20. Hukuk Dairesi 2017/4458 E. , 2018/7031 K.
"İçtihat Metni"MAHKEMESİ :Sulh Hukuk Mahkemesi
DAVACI (TAVZİH İSTEYEN): ...
Taraflar arasındaki davanın yapılan duruşması sonunda kurulan tavzih kararının Yargıtayca incelenmesi davalı vekili tarafından istenilmekle, süresinde olduğu anlaşılan temyiz dilekçesinin kabulüne karar verildikten sonra dosya incelendi, gereği düşünüldü:
K A R A R
Dava dilekçesinde, davalı hakkında aidatları ödememesi sebebiyle ... Esas sayılı dosyası ile icra takibi başlattıklarını, davalının takibe itiraz ettiğini belirterek itirazın iptaline, takibin devamına ve %20 inkar tazminatına hükmedilmesi istenilmiştir.
Mahkemece davanın kısmen kabulü ile davalı ..."un ... Esas numaralı takip dosyasına vaki itirazının 1.956,00 TL yönünden iptaline, icra takibinin 1.956,00 TL üzerinden devamına, asıl alacak olan 1.956,00 TL"ye icra takip tarihinden itibaren yasal faiz uygulanmasına miktar itibariyle kesin olarak karar verilmiş, davacı vekilinin tavzih istemi üzerine hükümdeki “yasal faiz uygulanması” na yönelik karar “icra takibinden itibaren aylık % 5 faiz uygulanmasına” şeklinde tavzih edilmiş, mahkemece verilen 29/02/2016 tarihli tavzih kararı davalı vekili tarafından temyiz edilmiştir.
Dava ortak gider alacağına yönelik başlatılan icra takibine yapılan itirazın iptali istemine ilişkindir.
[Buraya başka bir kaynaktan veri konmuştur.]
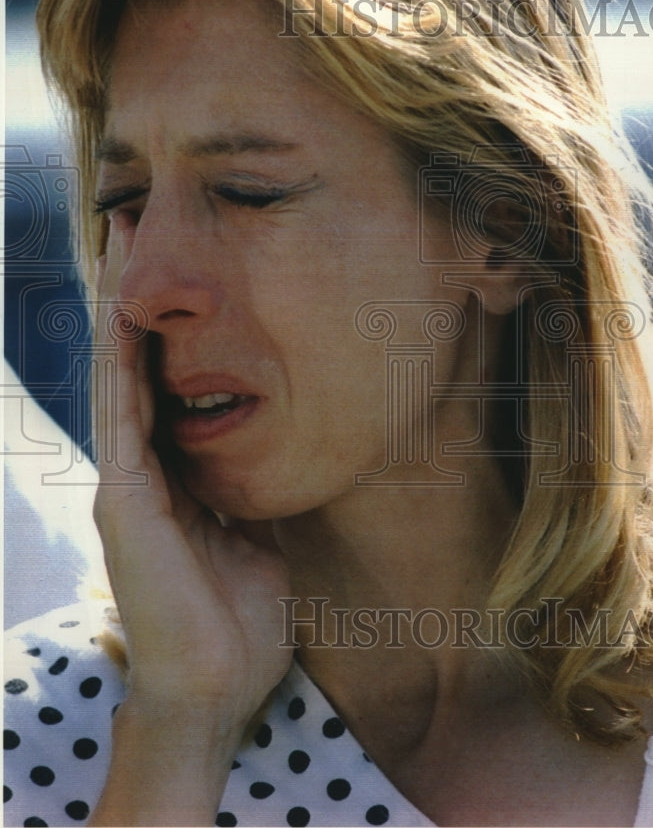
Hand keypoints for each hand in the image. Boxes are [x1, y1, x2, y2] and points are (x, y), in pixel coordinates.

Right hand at [90, 216, 291, 823]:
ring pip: (115, 375)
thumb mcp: (253, 531)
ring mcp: (125, 482)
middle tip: (130, 225)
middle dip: (129, 295)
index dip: (161, 321)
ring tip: (115, 245)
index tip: (172, 265)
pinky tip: (120, 313)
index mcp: (170, 475)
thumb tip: (277, 445)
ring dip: (115, 309)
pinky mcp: (124, 500)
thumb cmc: (239, 618)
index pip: (159, 380)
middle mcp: (139, 468)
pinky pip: (121, 415)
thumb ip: (249, 486)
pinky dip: (119, 361)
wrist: (217, 688)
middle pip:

Hükmün tavzihi ile tashihi şartları, 6100 sayılı HMK"nın 304. ve 305. maddelerinde düzenlenmiş olup; tashih için karar içeriğinden anlaşılan ancak basit hesap ya da yazım hatası nedeniyle hükümde oluşan bir hatanın bulunması; tavzih için ise açık olmayan ya da birbiriyle çelişkili olan hüküm kısımlarının bulunması gerekmektedir. Bu itibarla, ne tavzih ne de tashih yoluyla, mahkeme kararında yer almayan yeni bir yükümlülüğün taraflara yüklenmesi, taraf yükümlülüğünün artırılması ya da bir hakkın taraflara sağlanması mümkün değildir.
Açıklanan bu maddi ve hukuksal olgulara göre, davacı taraf lehine hükmedilen yasal faizin, hükümden sonra % 5 gecikme tazminatına çevrilmesine ilişkin olarak yapılacak bir usul işlemine cevaz veren yasal düzenlemenin bulunmadığı, davacının tavzih talebine uygun olarak yapılacak işlemin, mahkemece verilen kesin hükmün değiştirilmesi mahiyetinde olduğu ve davalının maddi yükümlülüğünü genişlettiği, hakimin dosyadan el çekmesinden sonra, hükümde anılan tarzda bir değişiklik yapma yetkisinin bulunmadığı gözetilerek; davacının tavzih talebinin reddine karar verilmesi gerekirken, hatalı değerlendirme ile talebin kabulüne karar verilip hükmün değiştirilmesi doğru görülmemiş ve kararın bozulması gerekmiştir.
SONUÇ: Yukarıda açıklanan nedenlerle; davalı vekilinin temyiz itirazlarının kabulü ile 29/02/2016 tarihli tavzih kararının BOZULMASINA, temyiz harcının istek halinde iadesine 05/11/2018 günü oy birliği ile karar verildi.